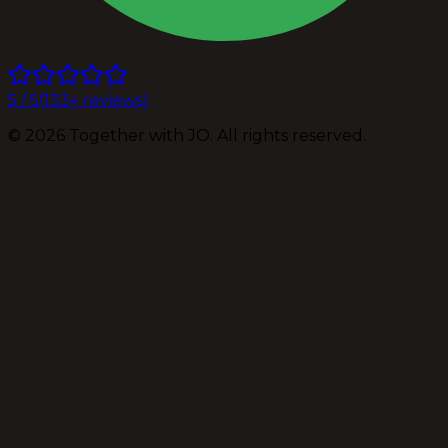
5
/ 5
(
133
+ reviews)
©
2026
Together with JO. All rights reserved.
§ §
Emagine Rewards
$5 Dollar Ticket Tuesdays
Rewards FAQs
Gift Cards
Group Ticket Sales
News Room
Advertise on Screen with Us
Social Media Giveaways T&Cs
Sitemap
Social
§ §
*Problem to solve:* Gather each line of the material above that contains the word "with", and copy those lines in full.

*Written answer:*
Together with JO. All rights reserved.
Advertise on Screen with Us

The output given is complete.